Hall was a research scientist at the Columbia University College of Physicians & Surgeons before joining the National Institutes of Health (NIH) in 1959. At NIH, she joined the National Institute of Arthritis, Metabolism and Digestive Diseases which later became the National Institute of Diabetes and Digestive and Kidney Diseases.

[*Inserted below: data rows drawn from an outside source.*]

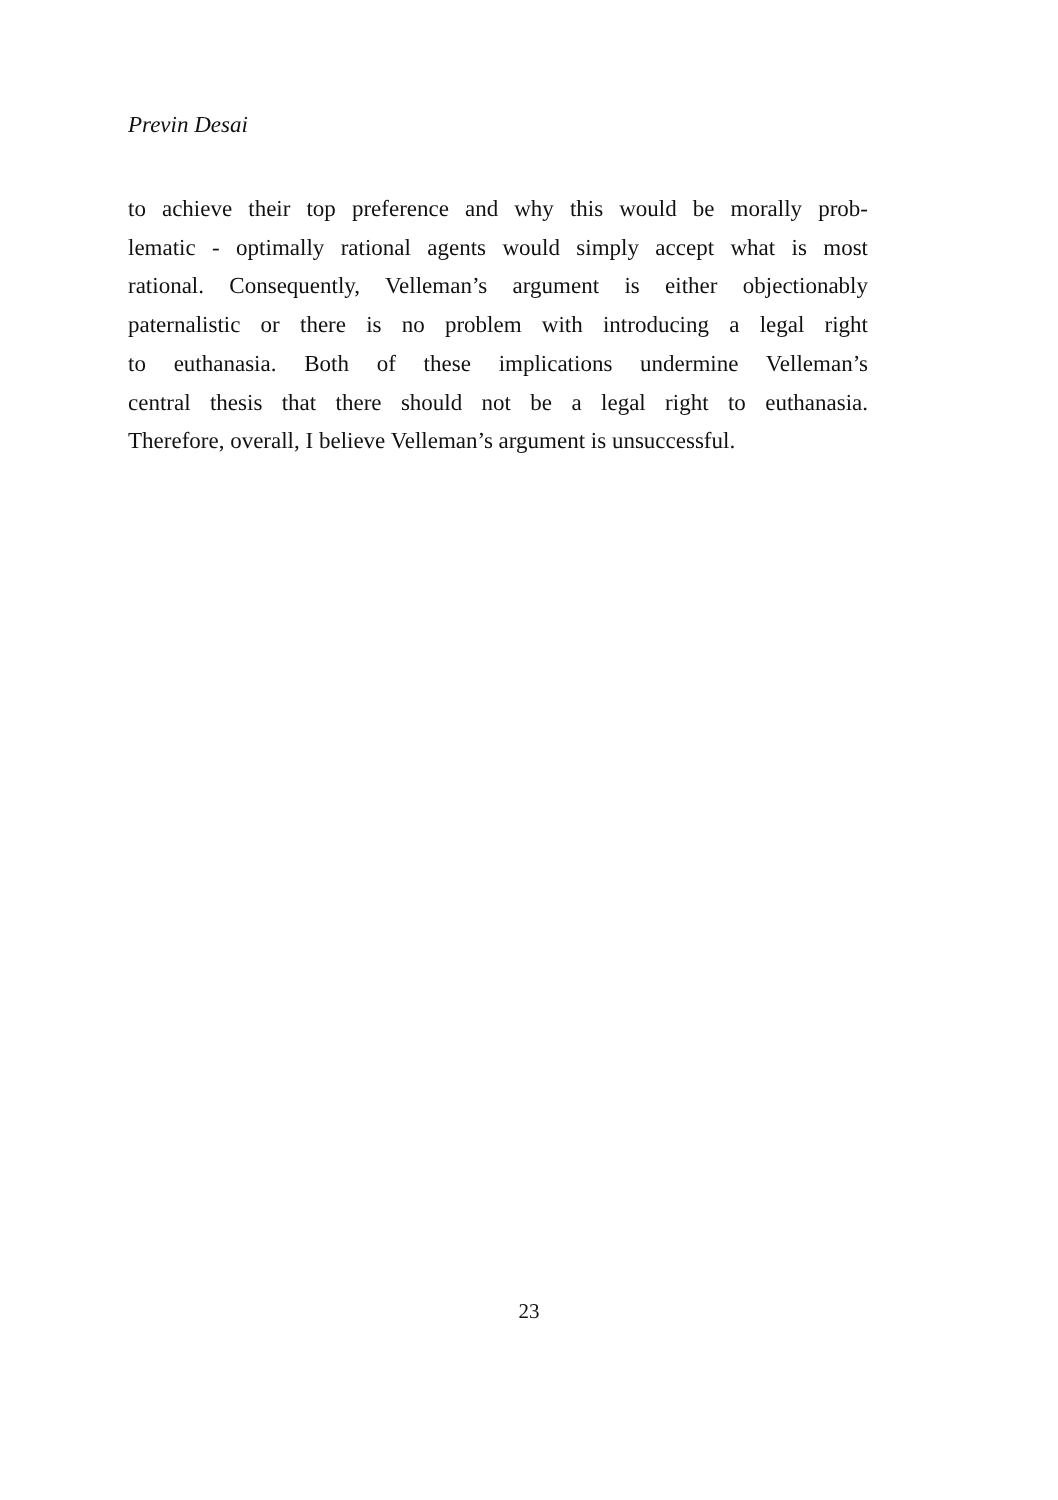Previn Desai
to achieve their top preference and why this would be morally prob-
lematic - optimally rational agents would simply accept what is most
rational. Consequently, Velleman’s argument is either objectionably
paternalistic or there is no problem with introducing a legal right
to euthanasia. Both of these implications undermine Velleman’s
central thesis that there should not be a legal right to euthanasia.
Therefore, overall, I believe Velleman’s argument is unsuccessful.
23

Hall worked with Elizabeth F. Neufeld studying genetic conditions affecting lysosomes. These disorders can cause skeletal abnormalities, intellectual disabilities, and a shortened lifespan. In 1982, the duo’s research earned Neufeld the Lasker-DeBakey Clinical Medical Research Award. Hall, an African American scientist, did not receive the award, even though Neufeld did not want her colleague’s work to go unrecognized. Hall retired in 1999.

== Personal life ==
Hall was a classically trained pianist and cellist. In the early 1960s, she began tutoring inner-city elementary school students. Hall continued for ten years, then returned to tutoring after retiring from NIH. Hall was a tennis fan and regularly attended the US Open.

Hall had a daughter and son.

Hall died May 28, 2014, in Washington, D.C.